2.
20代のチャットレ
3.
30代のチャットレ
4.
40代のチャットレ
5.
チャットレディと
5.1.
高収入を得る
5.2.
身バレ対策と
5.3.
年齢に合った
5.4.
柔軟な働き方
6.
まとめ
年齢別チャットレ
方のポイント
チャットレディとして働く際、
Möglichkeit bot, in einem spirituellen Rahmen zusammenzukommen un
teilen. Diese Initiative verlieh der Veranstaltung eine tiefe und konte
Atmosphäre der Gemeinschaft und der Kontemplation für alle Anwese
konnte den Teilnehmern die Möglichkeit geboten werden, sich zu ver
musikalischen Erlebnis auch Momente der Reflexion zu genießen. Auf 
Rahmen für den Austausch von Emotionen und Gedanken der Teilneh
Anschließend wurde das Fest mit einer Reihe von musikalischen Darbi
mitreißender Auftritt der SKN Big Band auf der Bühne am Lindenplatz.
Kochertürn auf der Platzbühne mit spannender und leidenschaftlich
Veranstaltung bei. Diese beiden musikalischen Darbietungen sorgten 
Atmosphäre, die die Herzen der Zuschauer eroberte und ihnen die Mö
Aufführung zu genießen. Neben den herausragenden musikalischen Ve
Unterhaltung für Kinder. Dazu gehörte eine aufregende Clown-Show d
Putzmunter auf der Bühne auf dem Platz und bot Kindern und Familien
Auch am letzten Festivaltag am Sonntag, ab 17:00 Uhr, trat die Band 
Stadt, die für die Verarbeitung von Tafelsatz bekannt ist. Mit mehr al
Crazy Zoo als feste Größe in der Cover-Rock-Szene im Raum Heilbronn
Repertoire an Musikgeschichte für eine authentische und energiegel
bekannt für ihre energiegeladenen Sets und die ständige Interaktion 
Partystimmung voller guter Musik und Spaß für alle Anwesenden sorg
----
◆ What you will do ◆
Copy each line from the entries above that has the word "Diese" in it.

◆ Answer space ◆
teilen. Diese Initiative verlieh der Veranstaltung eine tiefe und konte
Veranstaltung bei. Diese beiden musikalischen Darbietungen sorgten 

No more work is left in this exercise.